4  Interactive Visualizations

4.0.1 Who handles what: interactive borough–type–agency “pair” plot

To connect complaints to the agencies that act on them, we built an interactive Sankey diagram with four stages:

Borough → Detailed Complaint Type → Agency → Status

This is the plot we think of as a pair-exploration tool: users can focus on one borough–type, type–agency, or agency–status “pair” at a time.

Code
library(dplyr)
library(ggplot2)
library(lubridate)
library(stringr)
library(tidyr)
library(forcats)
library(scales)
library(tidytext)
library(ggalluvial)
library(plotly)
#| label: parcats-311-borough-color
#| echo: true
df_clean_final <- readRDS("complaint_bucket_borough.rds")

d <- df_clean_final |>
  transmute(
    borough        = fct_lump_n(factor(borough), 5, other_level = "Other"),
    complaint_bucket = fct_lump_n(factor(complaint_bucket), 10, other_level = "Other"),
    agency_name    = fct_lump_n(factor(agency_name), 10, other_level = "Other"),
    status         = fct_lump_n(factor(status), 6, other_level = "Other")
  ) |>
  tidyr::drop_na(borough, complaint_bucket, agency_name, status) |>
  filter(
    borough != "Other",
    complaint_bucket != "Other",
    agency_name != "Other",
    status != "Other"
  )

d_counts <- d |>
  count(borough, complaint_bucket, agency_name, status, name = "n") |>
  arrange(desc(n)) |>
  mutate(borough_id = as.integer(borough))

borough_levels <- levels(d_counts$borough)
K <- length(borough_levels)

pal5 <- c("#0072B2", "#D55E00", "#009E73", "#CC79A7", "#F0E442")

discrete_scale <- list(
  list(0/4, pal5[1]), list(0/4, pal5[1]),
  list(1/4, pal5[2]), list(1/4, pal5[2]),
  list(2/4, pal5[3]), list(2/4, pal5[3]),
  list(3/4, pal5[4]), list(3/4, pal5[4]),
  list(4/4, pal5[5]), list(4/4, pal5[5])
)
  
fig_parcats <- plot_ly(
  type = "parcats",
  arrangement = "freeform",
  dimensions = list(
    list(label = "Borough",        values = d_counts$borough),
    list(label = "Complaint Bucket", values = d_counts$complaint_bucket),
    list(label = "Agency",         values = d_counts$agency_name),
    list(label = "Status",         values = d_counts$status)
  ),
  counts = d_counts$n,
  line = list(
    color = d_counts$borough_id,
    colorscale = discrete_scale,
    cmin = 1, cmax = K,
    showscale = FALSE
  )
)%>%
  plotly::layout(
    title = list(
      text = "311 Complaint Flow: Borough → Type → Agency → Status (Colored by Borough)",
      x = 0.02
    ),
    margin = list(l = 40, r = 40, t = 60, b = 30)
  )|>
  layout(autosize = TRUE)

fig_parcats
  • Once we keep borough, detailed type (e.g. Illegal Parking, Noise – Residential), agency (NYPD, DOT, etc.), and status, the cross-tab becomes extremely high-dimensional.
  • A static plot would either hide most detail or be unreadable.
  • Interactivity (hovering to show labels and counts, highlighting a path) allows the reader to drill down without losing the full context.

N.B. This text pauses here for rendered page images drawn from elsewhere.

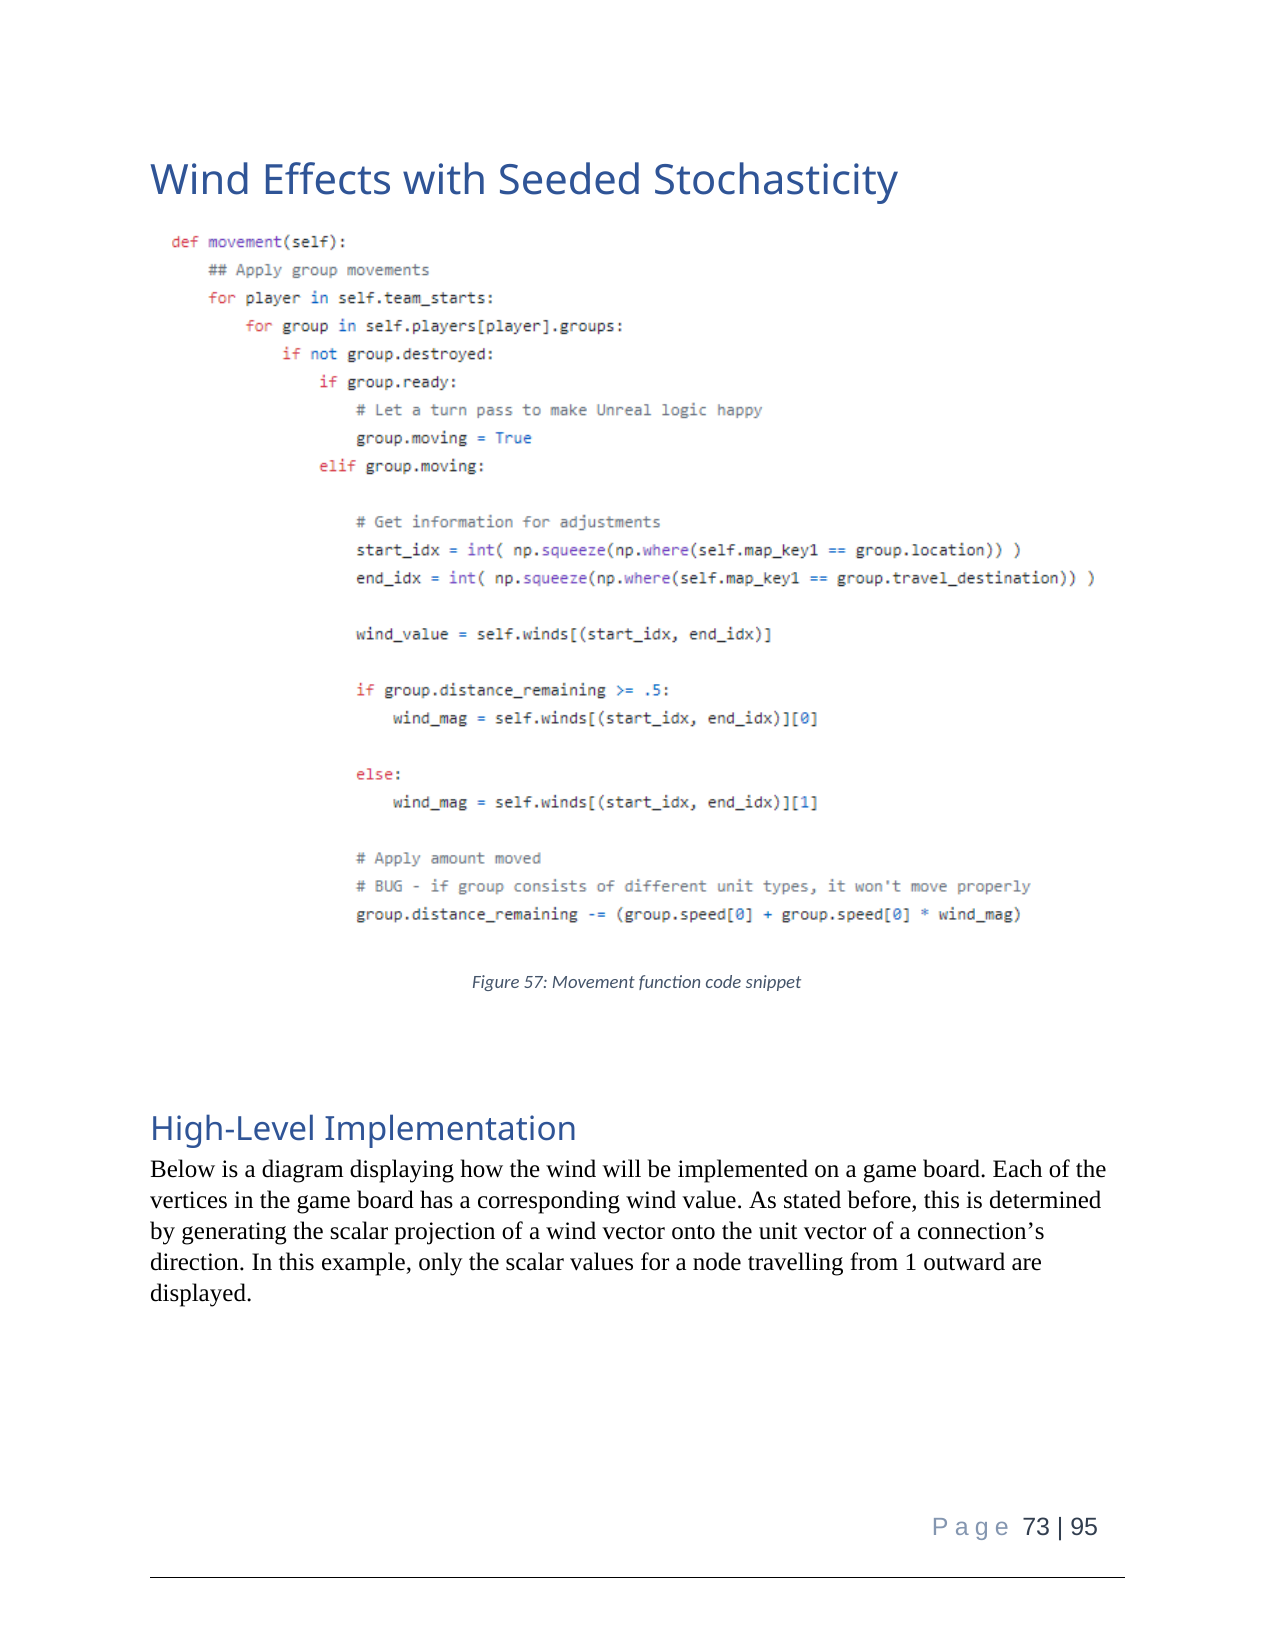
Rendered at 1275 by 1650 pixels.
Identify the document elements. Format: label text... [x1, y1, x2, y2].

text Figure 57: Movement function code snippet [150, 971, 1125, 993]
picture [150, 211, 1136, 952]
subtitle Wind Effects with Seeded Stochasticity [150, 150, 1125, 207]
subtitle High-Level Implementation [150, 1105, 1125, 1150]
text Below is a diagram displaying how the wind will be implemented on a game board. Each of the vertices in the game board has a corresponding wind value. As stated before, this is determined by generating the scalar projection of a wind vector onto the unit vector of a connection’s direction. In this example, only the scalar values for a node travelling from 1 outward are displayed. [150, 1154, 1125, 1307]
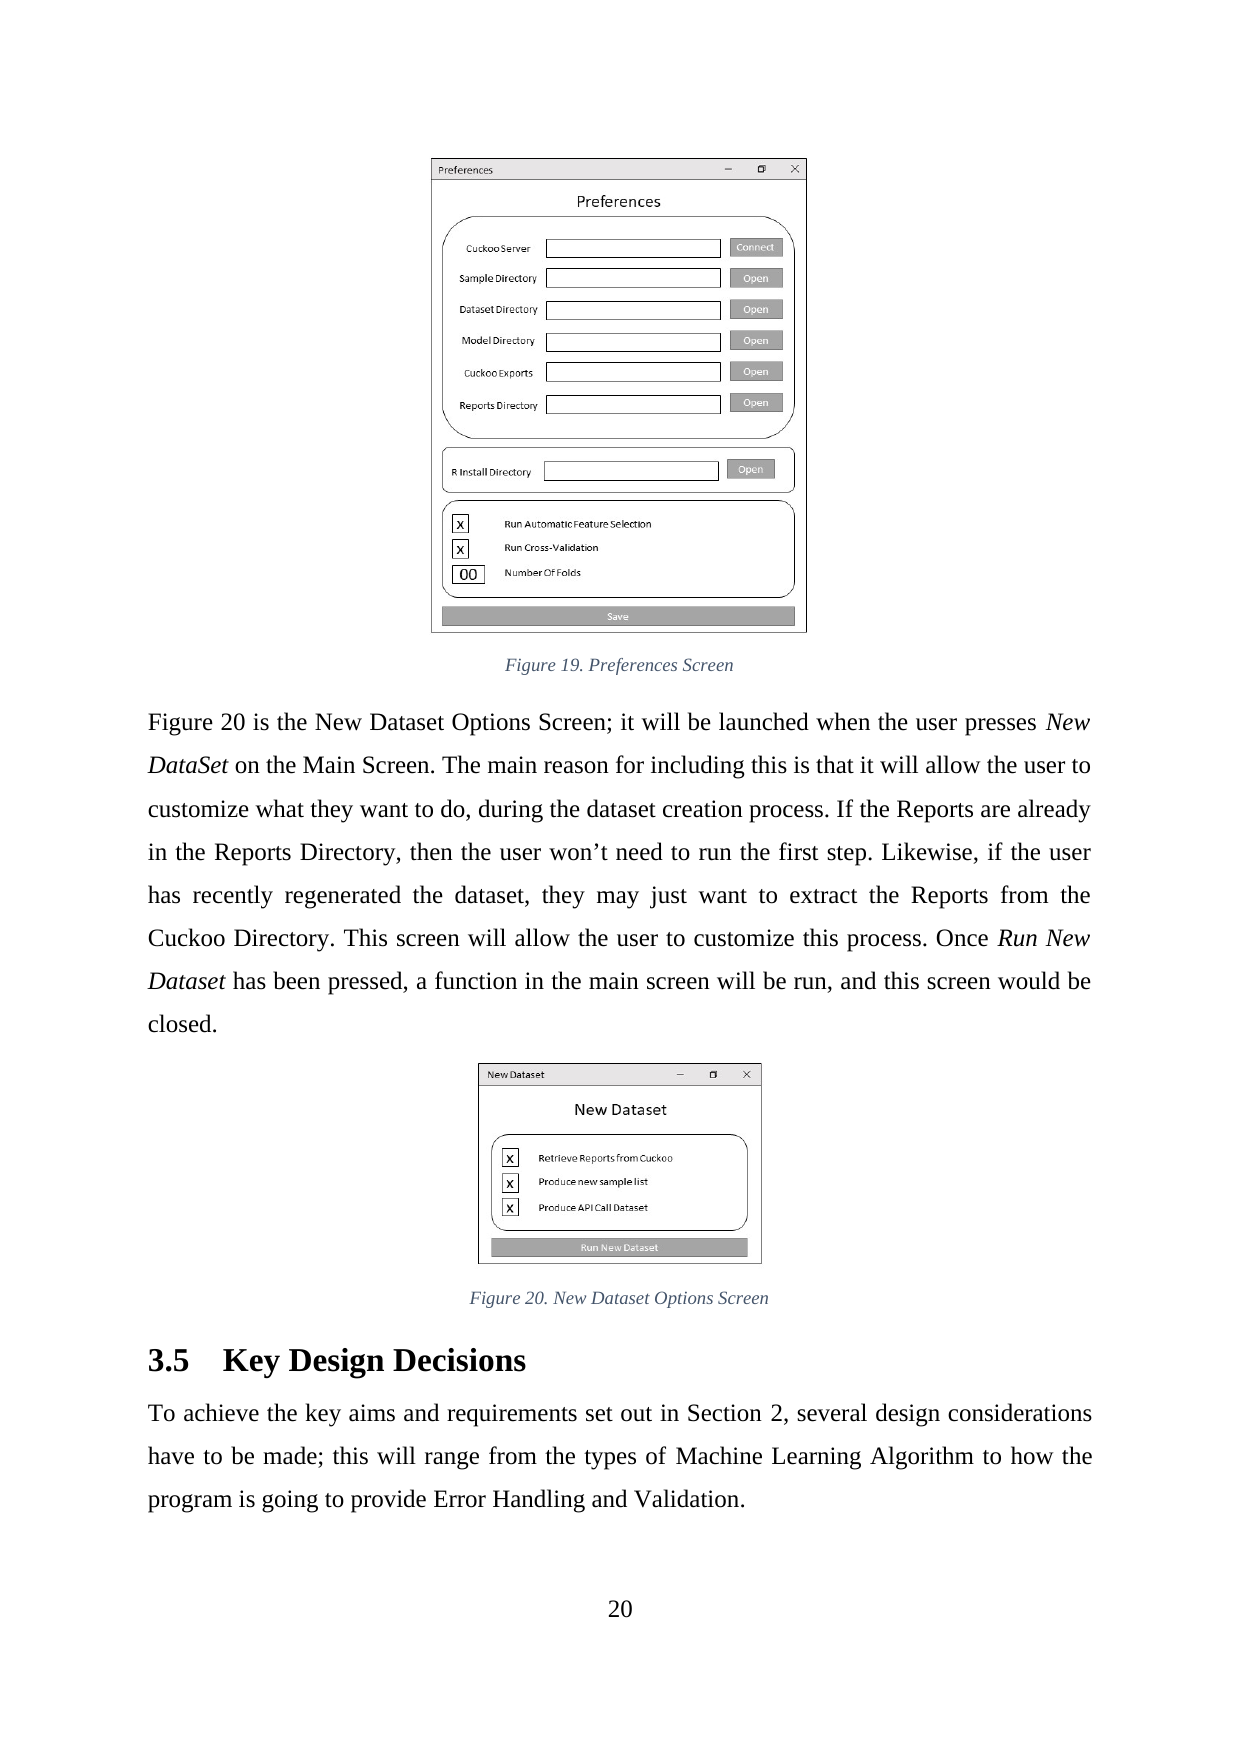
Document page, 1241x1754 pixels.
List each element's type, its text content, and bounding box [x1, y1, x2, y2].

subtitle Key Design Decisions [148, 1340, 1092, 1378]
picture [471, 1052, 770, 1273]
text Figure 19. Preferences Screen [148, 654, 1092, 676]
picture [424, 147, 817, 640]
text Figure 20 is the New Dataset Options Screen; it will be launched when the user presses New DataSet on the Main Screen. The main reason for including this is that it will allow the user to customize what they want to do, during the dataset creation process. If the Reports are already in the Reports Directory, then the user won’t need to run the first step. Likewise, if the user has recently regenerated the dataset, they may just want to extract the Reports from the Cuckoo Directory. This screen will allow the user to customize this process. Once Run New Dataset has been pressed, a function in the main screen will be run, and this screen would be closed. [148, 707, 1092, 1038]
text To achieve the key aims and requirements set out in Section 2, several design considerations have to be made; this will range from the types of Malware Chosen for Analysis to how the program is going to provide Error Handling and Validation. [148, 1398, 1092, 1513]
text Figure 20. New Dataset Options Screen [148, 1287, 1092, 1309]
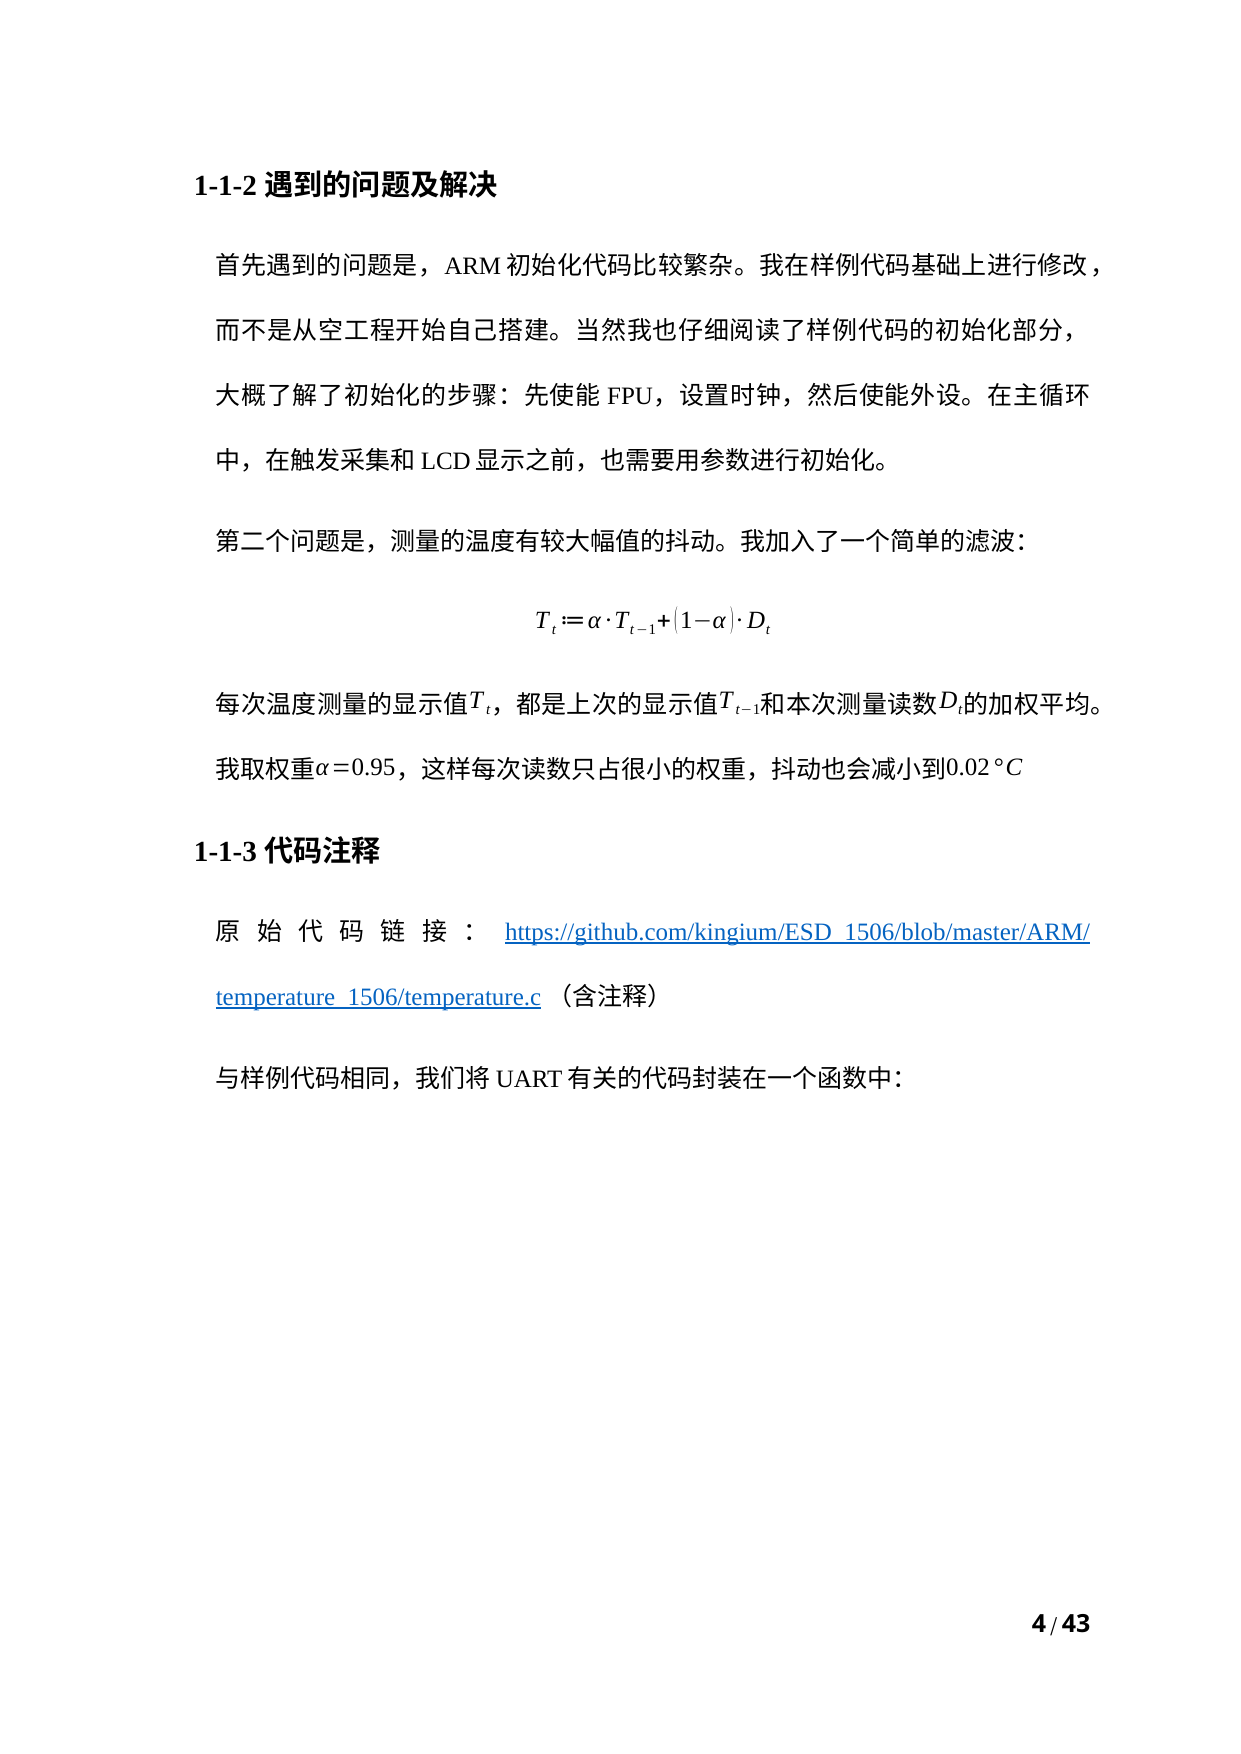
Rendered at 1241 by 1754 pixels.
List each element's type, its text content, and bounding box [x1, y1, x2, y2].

text 1-1-3 代码注释 [194, 816, 1090, 881]
text 与样例代码相同，我们将UART有关的代码封装在一个函数中： [216, 1044, 1090, 1109]
text 第二个问题是，测量的温度有较大幅值的抖动。我加入了一个简单的滤波： [216, 507, 1090, 572]
text 每次温度测量的显示值，都是上次的显示值和本次测量读数的加权平均。我取权重，这样每次读数只占很小的权重，抖动也会减小到 [216, 670, 1090, 800]
text 1-1-2 遇到的问题及解决 [194, 150, 1090, 215]
text 首先遇到的问题是，ARM初始化代码比较繁杂。我在样例代码基础上进行修改，而不是从空工程开始自己搭建。当然我也仔细阅读了样例代码的初始化部分，大概了解了初始化的步骤：先使能FPU，设置时钟，然后使能外设。在主循环中，在触发采集和LCD显示之前，也需要用参数进行初始化。 [216, 231, 1090, 491]
text 原始代码链接：https://github.com/kingium/ESD_1506/blob/master/ARM/temperature_1506/temperature.c （含注释） [216, 897, 1090, 1027]
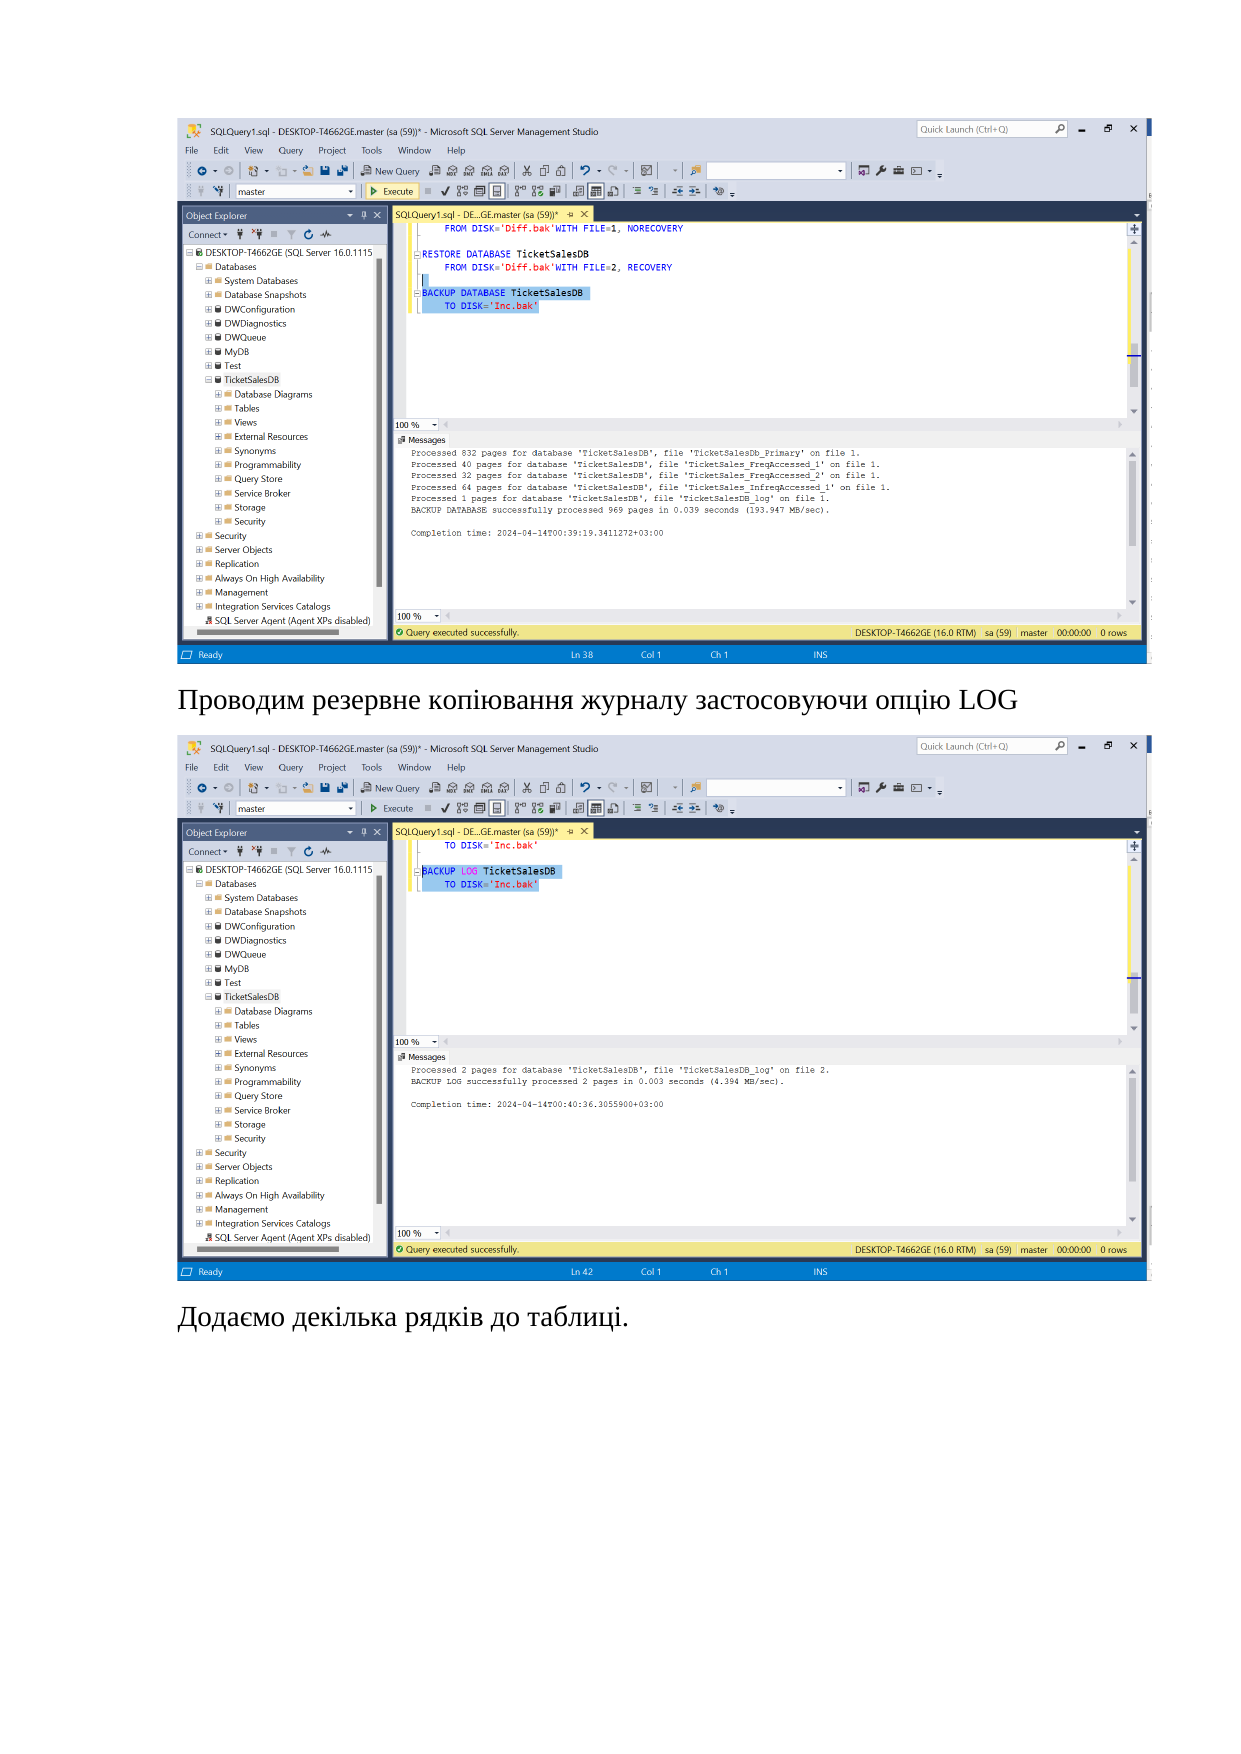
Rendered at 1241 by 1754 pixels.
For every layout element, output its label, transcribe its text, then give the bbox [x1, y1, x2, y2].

How the interactivity helps

  • Hovering on Brooklyn → Illegal Parking reveals a very thick band flowing to NYPD, making it obvious that parking enforcement is overwhelmingly a police workload.
  • Highlighting Noise – Residential quickly shows which boroughs and agencies share that burden; for example, large flows from Queens and Brooklyn again route to NYPD.
  • Smaller but meaningful flows (for example, HEAT/HOT WATER to the housing agency) are easy to surface by hovering, even though they would be visually drowned out if everything were static.

Instead of giving one fixed conclusion, this plot serves as a navigation map for responsibility: it lets a reader answer questions like “Who usually deals with this type of complaint in my borough, and how does it tend to end?”.